Les médias officiels arguent que ce qu’on a légiféré est le juste milieu de ce qui la société cubaine peut digérer. Ils ne disent rien de la responsabilité des dirigeants qui ont historiquement poursuivie l’homosexualité et qui ont encouragé les pires préjugés contre elle.

Nôtre modèle : Cuba socialiste avec démocratie

Les désastres de la bureaucratie gouvernante ont fait qu’un secteur important de la population identifie l’idée du socialisme avec le manque de liberté, la stagnation économique et la pauvreté, les privilèges pour les hauts fonctionnaires. Avec cela on crée les bases sociales pour avancer dans l’introduction de mesures capitalistes. Lorsque l’inégalité sociale s’approfondit comme produit de l’avance du capitalisme, un secteur des couches moyennes va se bénéficier tandis que le reste de la population continuera ou approfondira sa pauvreté, de pair avec le démantèlement graduel des grandes conquêtes sociales de la révolution.

Mais chez la terrible crise capitaliste qui traverse la planète, soit avec l’intervention prédatrice de la Chine ou de la Russie ou directement des capitaux impérialistes, les contradictions que l’approfondissement des mesures pro-capitalistes créera sûrement va provoquer des luttes d’un peuple qui a résisté par des décennies le blocage yankee, quand les conséquences du retour au capitalisme aggraveront les conditions de vie de millions de Cubains.

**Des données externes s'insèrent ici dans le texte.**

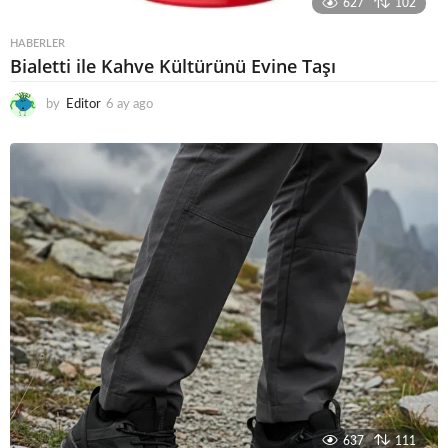
627
102
HABERLER
Bialetti ile Kahve Kültürünü Evine Taşı
by
Editor
6 ay ago
6
a
y
a
g
o
637
111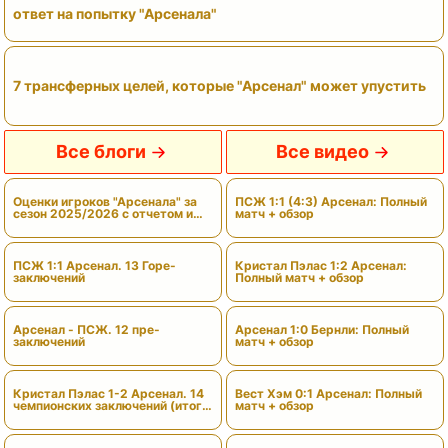
ответ на попытку "Арсенала"
7 трансферных целей, которые "Арсенал" может упустить
Все блоги
Все видео
Оценки игроков "Арсенала" за
ПСЖ 1:1 (4:3) Арсенал: Полный
сезон 2025/2026 с отчетом и
матч + обзор
вердиктами
ПСЖ 1:1 Арсенал. 13 Горе-
Кристал Пэлас 1:2 Арсенал:
заключений
Полный матч + обзор
Арсенал - ПСЖ. 12 пре-
Арсенал 1:0 Бернли: Полный
заключений
матч + обзор
Кристал Пэлас 1-2 Арсенал. 14
Вест Хэм 0:1 Арсенал: Полный
чемпионских заключений (итоги
матч + обзор
сезона)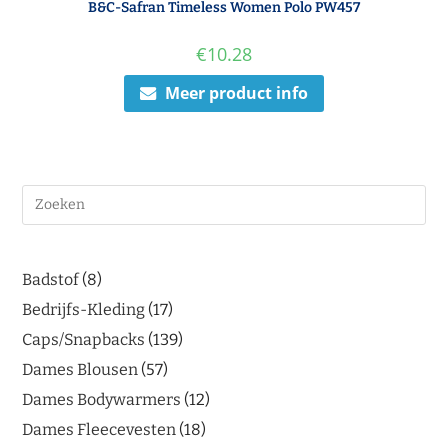
B&C-Safran Timeless Women Polo PW457
€
10.28
Meer product info
Badstof
8
Bedrijfs-Kleding
17
Caps/Snapbacks
139
Dames Blousen
57
Dames Bodywarmers
12
Dames Fleecevesten
18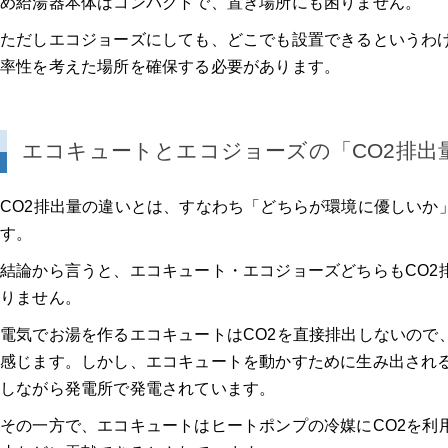
め給湯器本体はコンパクトで、置き場所にも困りません。
ただしエコジョーズにしても、どこでも設置できるというわ
率性を考えた場所を確保する必要があります。
エコキュートとエコジョーズの「CO2排出
CO2排出量の違いとは、すなわち「どちらが環境に優しいか
す。
結論から言うと、エコキュート・エコジョーズどちらもCO2
りません。
電気でお湯を作るエコキュートはCO2を直接排出しないので
感じます。しかし、エコキュートを動かすために生み出される
しながら発電所で発電されています。
その一方で、エコキュートはヒートポンプの冷媒にCO2を利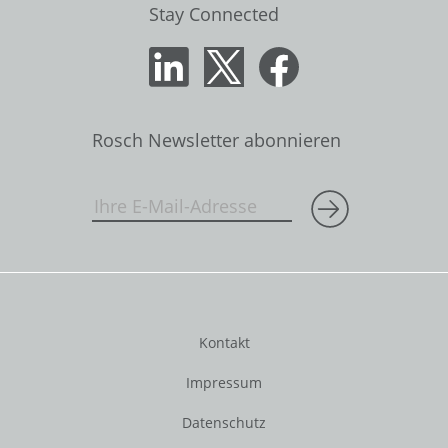
Stay Connected
Rosch Newsletter abonnieren
Kontakt
Impressum
Datenschutz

Le régime cubain est né avec une direction basée sur un parti-armée qui puis a pris la forme des PC staliniens. Dans cela il a été différent de la Révolution Russe, dont le parti révolutionnaire s’appuyait sur des organismes démocratiques des masses mobilisées : les soviets. Le besoin d’organisation du peuple cubain pour se défendre des mesures pro-capitalistes, pour défendre ses conquêtes sociales, pour se battre afin d’améliorer son niveau de vie, lui amèneront à réclamer les libertés démocratiques qu’aujourd’hui le régime de parti unique empêche. Les révolutionnaires, nous ne pouvons pas laisser cette revendication démocratique élémentaire aux mains de la droite et de l’impérialisme.

Au cours de ces batailles il faut préparer une nouvelle révolution qui, en prenant les meilleures traditions de lutte du peuple cubain, fait face aux mesures de restauration capitaliste, se bat pour une Cuba qui maintient et qui développe les grandes acquis de la révolution, finit avec le régime de parti unique, donne au peuple cubain d’amples libertés pour s’organiser et pour casser l’actuel isolement en appuyant la lutte des peuples latino-américains contre l’impérialisme. Au service de cela il faut construire un nouvel outil politique révolutionnaire du peuple cubain.

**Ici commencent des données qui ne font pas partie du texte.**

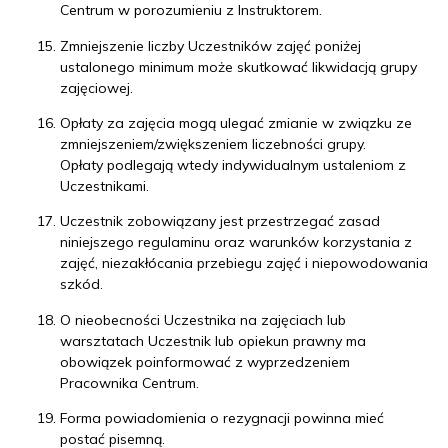
Centrum w porozumieniu z Instruktorem.
Zmniejszenie liczby Uczestników zajęć poniżej
ustalonego minimum może skutkować likwidacją grupy
zajęciowej.
Opłaty za zajęcia mogą ulegać zmianie w związku ze
zmniejszeniem/zwiększeniem liczebności grupy.
Opłaty podlegają wtedy indywidualnym ustaleniom z
Uczestnikami.
Uczestnik zobowiązany jest przestrzegać zasad
niniejszego regulaminu oraz warunków korzystania z
zajęć, niezakłócania przebiegu zajęć i niepowodowania
szkód.
O nieobecności Uczestnika na zajęciach lub
warsztatach Uczestnik lub opiekun prawny ma
obowiązek poinformować z wyprzedzeniem
Pracownika Centrum.
Forma powiadomienia o rezygnacji powinna mieć
postać pisemną.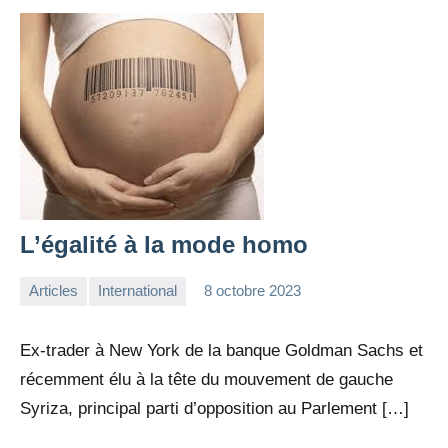
L’égalité à la mode homo
Articles
International
8 octobre 2023
la
Aucun
Rédaction
commentaire
Ex-trader à New York de la banque Goldman Sachs et
récemment élu à la tête du mouvement de gauche
Syriza, principal parti d’opposition au Parlement […]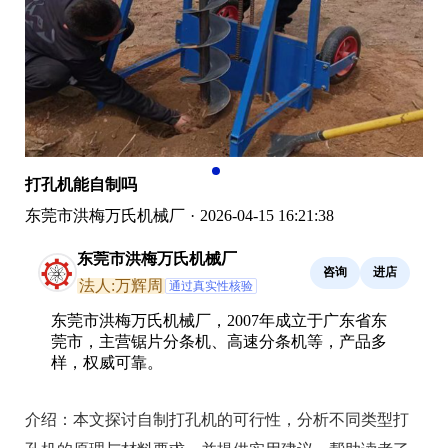
打孔机能自制吗
东莞市洪梅万氏机械厂
·
2026-04-15 16:21:38
东莞市洪梅万氏机械厂
咨询
进店
法人:万辉周
通过真实性核验
东莞市洪梅万氏机械厂，2007年成立于广东省东
莞市，主营锯片分条机、高速分条机等，产品多
样，权威可靠。
介绍：
本文探讨自制打孔机的可行性，分析不同类型打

Comme jamais, le sort de la révolution cubaine est attaché au développement de la révolution latino-américaine et mondiale. La direction castriste la conduit par le chemin de la restauration. En revanche, une direction révolutionnaire il utiliserait l’énorme prestige qu’elle conserve encore pour encourager la révolution du peuple nicaraguayen et pour disputer la direction de ce processus à la droite des patrons et de l’Église. Elle agirait pour construire un pôle alternatif de direction face aux expériences « progressistes » ratées pour affronter l’offensive impérialiste, les Bolsonaro et tous les gouvernements qui essaient de détruire les acquis des travailleurs, se battant ainsi pour remplir le vide de direction révolutionnaire qui prévaut aujourd’hui dans le mouvement de masses du continent et du monde.

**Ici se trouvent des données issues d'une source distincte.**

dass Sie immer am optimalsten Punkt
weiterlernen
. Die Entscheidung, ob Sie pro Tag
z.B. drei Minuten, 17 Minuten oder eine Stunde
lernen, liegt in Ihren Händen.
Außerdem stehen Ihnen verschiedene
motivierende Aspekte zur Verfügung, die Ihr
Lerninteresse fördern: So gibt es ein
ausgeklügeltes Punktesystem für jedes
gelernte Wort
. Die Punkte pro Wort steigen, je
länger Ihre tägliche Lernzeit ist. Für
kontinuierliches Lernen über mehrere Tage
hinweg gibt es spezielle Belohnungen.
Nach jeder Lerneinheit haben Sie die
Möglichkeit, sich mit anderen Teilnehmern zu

Nous sommes convaincus que les luttes des peuples de la planète contre les accrues ajustements capitalistes et les crises de toutes les vieilles directions traîtresses créent des énormes opportunités pour créer un nouveau courant révolutionnaire mondial. Et loin de considérer la bataille comme perdue, comme le font plusieurs qui justifient les trahisons des dirigeants par une supposé toute-puissance impérialiste, les révolutionnaires groupés chez Anticapitalistes en Réseau nous croyons que l’on peut lutter et gagner dans la défense de cette Cuba héroïque et révolutionnaire qui a gonflé nos poitrines d’orgueil et d’élan.

Gustavo Giménez

[1] Accord commercial entre l’URSS et les pays d’Europe de l’Est sous l’égide soviétique.
[2] Aux séances du 23e congrès du PCUS, le délégué cubain Armando Hart a présenté la motion pour que l’URSS et la Chine déclarent le Vietnam « territoire inviolable » et lui donnent leur soutien total.